» **Instructions to follow**: Will you copy each of the items below character for character, keeping every word in its original script?

....................

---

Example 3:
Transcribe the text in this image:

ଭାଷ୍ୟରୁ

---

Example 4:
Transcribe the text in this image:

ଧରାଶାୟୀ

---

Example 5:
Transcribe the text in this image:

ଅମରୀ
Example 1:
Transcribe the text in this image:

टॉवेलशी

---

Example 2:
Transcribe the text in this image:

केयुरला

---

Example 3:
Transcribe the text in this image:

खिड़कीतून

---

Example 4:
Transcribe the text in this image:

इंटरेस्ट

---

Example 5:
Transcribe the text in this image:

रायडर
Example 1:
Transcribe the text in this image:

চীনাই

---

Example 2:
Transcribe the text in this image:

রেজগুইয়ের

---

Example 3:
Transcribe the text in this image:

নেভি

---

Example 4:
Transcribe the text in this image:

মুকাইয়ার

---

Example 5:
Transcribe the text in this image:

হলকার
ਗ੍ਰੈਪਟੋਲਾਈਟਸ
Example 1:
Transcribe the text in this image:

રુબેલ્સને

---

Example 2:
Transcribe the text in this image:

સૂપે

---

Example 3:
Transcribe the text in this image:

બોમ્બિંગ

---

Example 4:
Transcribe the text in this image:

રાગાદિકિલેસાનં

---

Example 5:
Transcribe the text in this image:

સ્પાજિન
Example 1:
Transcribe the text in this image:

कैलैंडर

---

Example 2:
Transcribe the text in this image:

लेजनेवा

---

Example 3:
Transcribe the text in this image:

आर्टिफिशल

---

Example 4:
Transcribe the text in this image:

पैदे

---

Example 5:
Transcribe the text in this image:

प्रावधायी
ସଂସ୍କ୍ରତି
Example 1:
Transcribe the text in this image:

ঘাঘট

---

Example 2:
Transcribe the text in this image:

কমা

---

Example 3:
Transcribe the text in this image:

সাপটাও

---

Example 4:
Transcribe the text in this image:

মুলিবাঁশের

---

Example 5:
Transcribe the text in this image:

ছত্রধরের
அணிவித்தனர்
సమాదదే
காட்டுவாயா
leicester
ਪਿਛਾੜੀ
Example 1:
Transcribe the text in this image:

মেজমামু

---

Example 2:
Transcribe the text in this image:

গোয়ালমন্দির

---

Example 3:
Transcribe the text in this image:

....................

» **Reply**:
---

Example 3:
Transcribe the text in this image:

ଭାଷ୍ୟରୁ

---

Example 4:
Transcribe the text in this image:

ଧରାଶାୟୀ

---

Example 5:
Transcribe the text in this image:

ଅମରୀ
Example 1:
Transcribe the text in this image:

टॉवेलशी

---

Example 2:
Transcribe the text in this image:

केयुरला

---

Example 3:
Transcribe the text in this image:

खिड़कीतून

---

Example 4:
Transcribe the text in this image:

इंटरेस्ट

---

Example 5:
Transcribe the text in this image:

रायडर
Example 1:
Transcribe the text in this image:

চীনাই

---

Example 2:
Transcribe the text in this image:

রেজগুইয়ের

---

Example 3:
Transcribe the text in this image:

নেভি

---

Example 4:
Transcribe the text in this image:

মুকাইয়ার

---

Example 5:
Transcribe the text in this image:

হলকার
ਗ੍ਰੈਪਟੋਲਾਈਟਸ
Example 1:
Transcribe the text in this image:

રુબેલ્સને

---

Example 2:
Transcribe the text in this image:

સૂપે

---

Example 3:
Transcribe the text in this image:

બોમ્બિંગ

---

Example 4:
Transcribe the text in this image:

રાગાદિકિલેસાનં

---

Example 5:
Transcribe the text in this image:

સ્પાજિન
Example 1:
Transcribe the text in this image:

कैलैंडर

---

Example 2:
Transcribe the text in this image:

लेजनेवा

---

Example 3:
Transcribe the text in this image:

आर्टिफिशल

---

Example 4:
Transcribe the text in this image:

पैदे

---

Example 5:
Transcribe the text in this image:

प्रावधायी
ସଂସ୍କ୍ରତି
Example 1:
Transcribe the text in this image:

ঘাঘট

---

Example 2:
Transcribe the text in this image:

কমা

---

Example 3:
Transcribe the text in this image:

সাপটাও

---

Example 4:
Transcribe the text in this image:

মুলিবাঁশের

---

Example 5:
Transcribe the text in this image:

ছত্রধরের
அணிவித்தனர்
సమాదదే
காட்டுவாயா
leicester
ਪਿਛਾੜੀ
Example 1:
Transcribe the text in this image:

মেজমামু

---

Example 2:
Transcribe the text in this image:

গোয়ালমন্দির

---

Example 3:
Transcribe the text in this image:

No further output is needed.